The February, 2018 Federal Budget approved 39 federally appointed judges for Unified Family Courts in four Canadian jurisdictions with funding to become available in April, 2019. Ontario will be one of the primary beneficiaries of the expansion. [emphasis added] As a result of this expansion Unified Family Courts will be available to half of Ontario Superior Court sites and approximately half of Ontario’s population. The new sites will be St. Thomas, Welland, Kitchener, Simcoe, Cayuga, Belleville and Picton, and Pembroke. This will make the Unified Family Court available throughout the Superior Court’s East Region as well as in most of the courts in the Central South Region. In the meantime, planning continues at the provincial level, with support from both courts and the Ministry, to bring a Unified Family Court to the remaining 25 Ontario Superior Court locations by 2025. [Emphasis added] Additional federal funding would be required to complete Unified Family Court expansion in Ontario. [GCC Comment: Phil Epstein has long been an advocate for such reform. See my 2013 blog post where I published what he had to say then. Click Here.]
The new family court positions should also allow Nova Scotia to have a province-wide Unified Family Court. This will also bring Unified Family Courts to Alberta and Newfoundland/Labrador. This step has taken a very long time and many would say far too long. The Federal and Provincial governments are to be commended for supporting this important initiative and it is to be hoped that they will both keep to the timetable and complete the expansion of UFC by 2025. A scant seven years from now!
We have just passed Martin Luther King Day and the 50th anniversary of his death, thus it is fitting and appropriate to paraphrase his greatest speech, and so we can say with respect to the expansion of the UFC, “We have been allowed to go up to the mountain. We have looked over. We have seen the promised land.
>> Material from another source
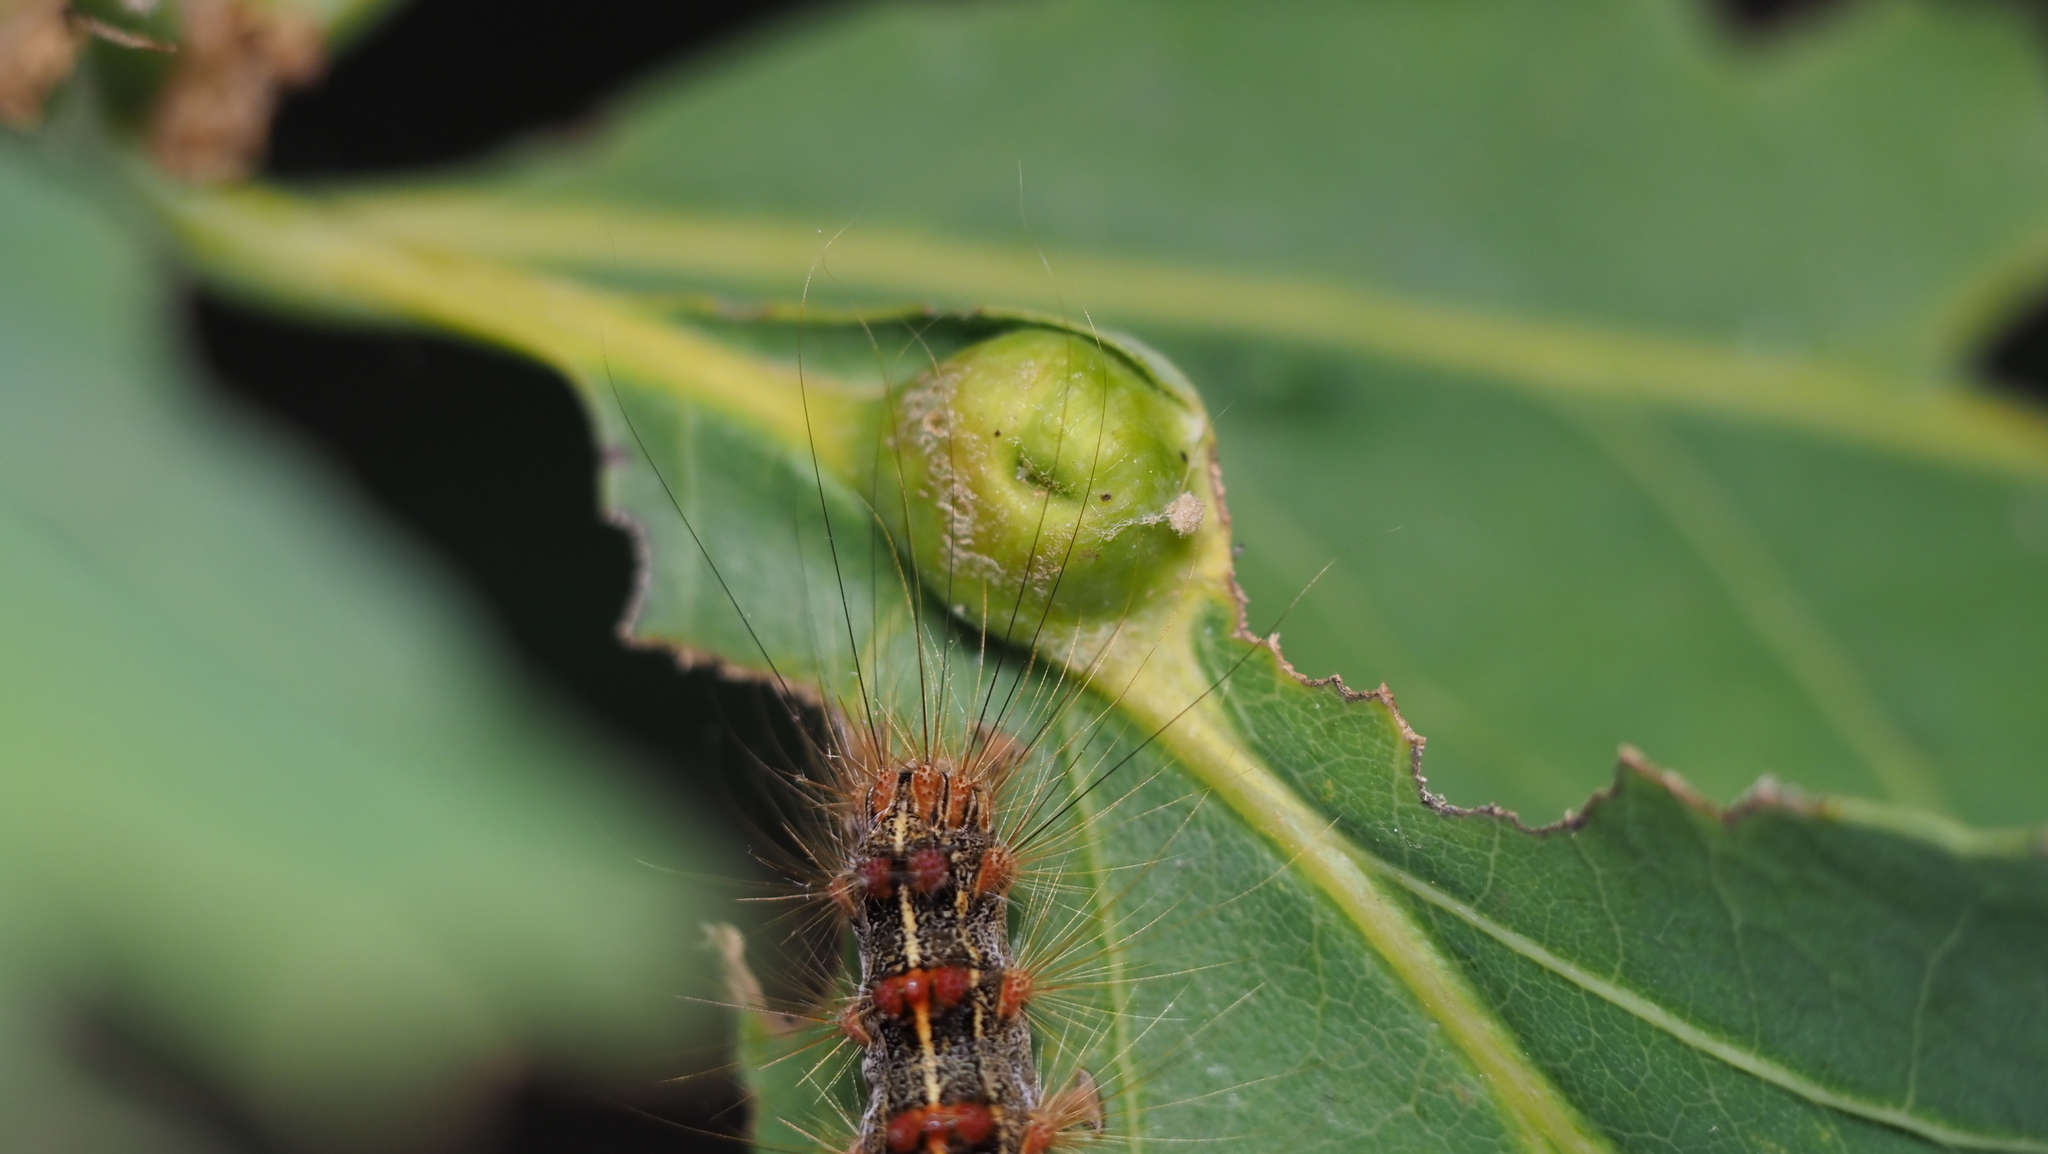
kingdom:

We will not get there with you, but we want you to know that as a people we will get to the promised land.”
We should all extend our thanks to the Honourable Jodi Wilson-Raybould, Minister of Justice and Attorney General of Canada, and to Marco Mendocino MP, Parliamentary Secretary, and the Honourable Yasin Naqvi Attorney General of Ontario for taking this important step in the development of the family law justice system in Canada.